Whether born from spontaneity or strategy, new alliances are the responsive agents of this condition. They are the dynamic technology for mediating difference, the unclassifiable, the chaos, the fallout; they can flip crises into essential transformation.
Alliances are the protagonists and the navigational structure, alliances are the territory.
Alliances give us access to the multiplicity we must work within; alliances enable us to be an adequate “we,” a “we” sufficient to the scale of the problem.
Protocol 008_We are alliances or we are nothing.
Sources and influences:
Sara Ahmed, Benjamin Bratton, Ray Brassier, Luiza Crosman, Laboria Cuboniks, Keller Easterling, Arturo Escobar, Denise Ferreira da Silva, Macarena Gómez-Barris, Donna Haraway, N.Katherine Hayles, Helen Hester, May Adadol Ingawanij, Ernesto Laclau and Chantal Mouffe, Suhail Malik, Walter D. Mignolo, Reza Negarestani, Bahar Noorizadeh, Patricia Reed, Kim Stanley Robinson, Nick Srnicek, Anna Tsing, Jeff VanderMeer, Neal White, Sylvia Wynter, Kathrine Yousef, amongst others.
Alliance of the Southern Triangle
(A.S.T.) was established in 2015 and consists of four regular members (Diann Bauer, Felice Grodin, Patricia Margarita Hernandez, Elite Kedan) involved in the fields of art, architecture, and urban design.

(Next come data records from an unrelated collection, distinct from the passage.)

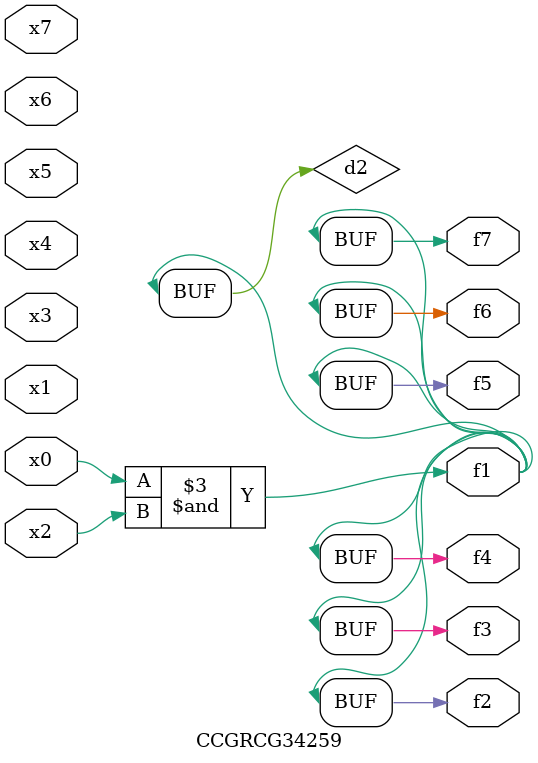
<source format=v>
module CCGRCG34259(
	input x0, x1, x2, x3, x4, x5, x6, x7,
	output f1, f2, f3, f4, f5, f6, f7
);

	wire d1, d2;

	nor (d1, x3, x6);
	and (d2, x0, x2);
	assign f1 = d2;
	assign f2 = d2;
	assign f3 = d2;
	assign f4 = d2;
	assign f5 = d2;
	assign f6 = d2;
	assign f7 = d2;
endmodule

</source>
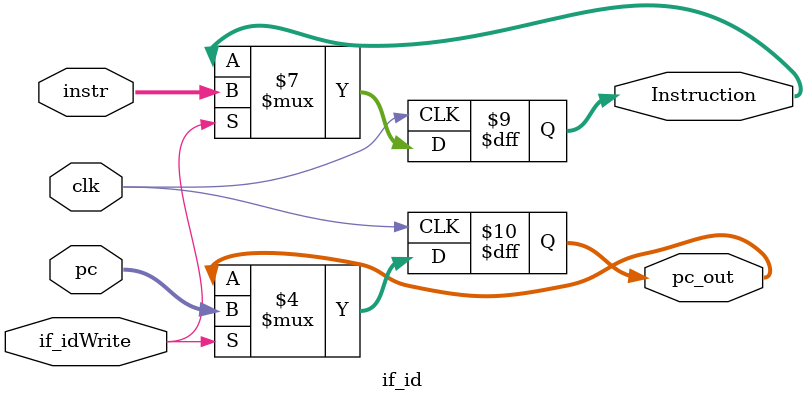
<source format=v>
module if_id (
    input clk,
    input [31:0]instr,
    input [31:0]pc,
    input if_idWrite,
    output reg [31:0]Instruction,
    output reg [31:0]pc_out
);
always @(posedge clk ) begin
    if (if_idWrite==0) begin
        Instruction <= Instruction;
        pc_out      <= pc_out;
    end
    else begin
        Instruction <= instr;
        pc_out      <= pc;

    end
end
    
endmodule
</source>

A.S.T. began as a research project focusing on the idea of the global city, with a focus on Miami as a case study. The project is committed to the idea that developmental trajectories of a city can be altered through the adaptation of the networks that already control it, paired with creative rethinking of what a city can be. A.S.T. uses the interdisciplinary space of art to function as a platform upon which to conceive of these possible futures that are both reactive and propositional with regard to the shifting set of legal, economic, cultural, and environmental forces that confront us.